* _Data entries_:
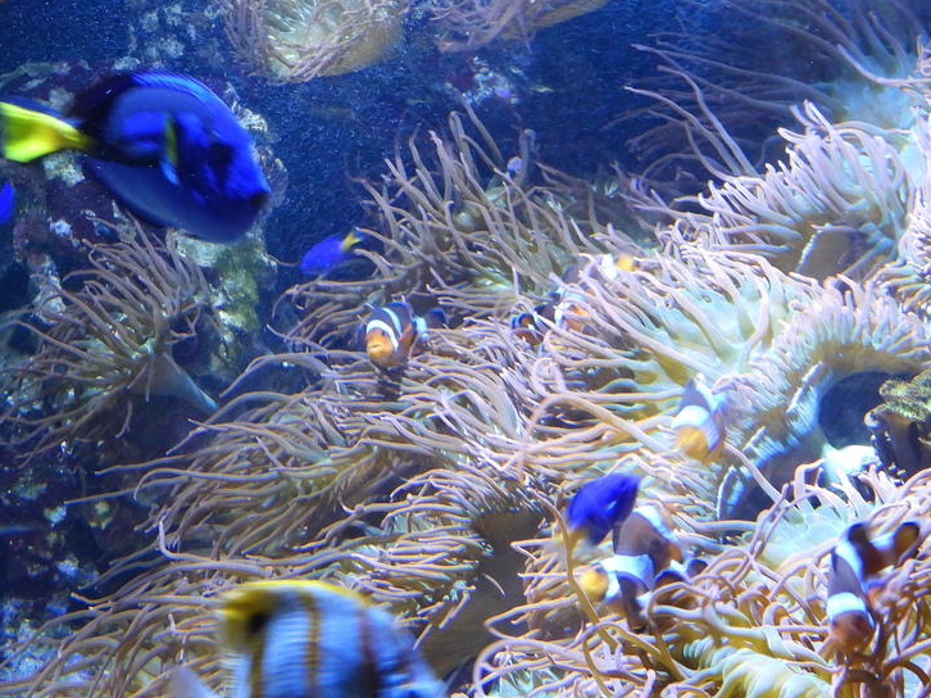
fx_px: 2608
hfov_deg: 20.2
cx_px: 516
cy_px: 169
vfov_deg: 15.2
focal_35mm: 97
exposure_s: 1/20
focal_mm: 9.8
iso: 400
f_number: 3.5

* _What the task requires_:
Word-for-word output of every record is needed, with images omitted.

* _Answer_:
fx_px: 2608
hfov_deg: 20.2
cx_px: 516
cy_px: 169
vfov_deg: 15.2
focal_35mm: 97
exposure_s: 1/20
focal_mm: 9.8
iso: 400
f_number: 3.5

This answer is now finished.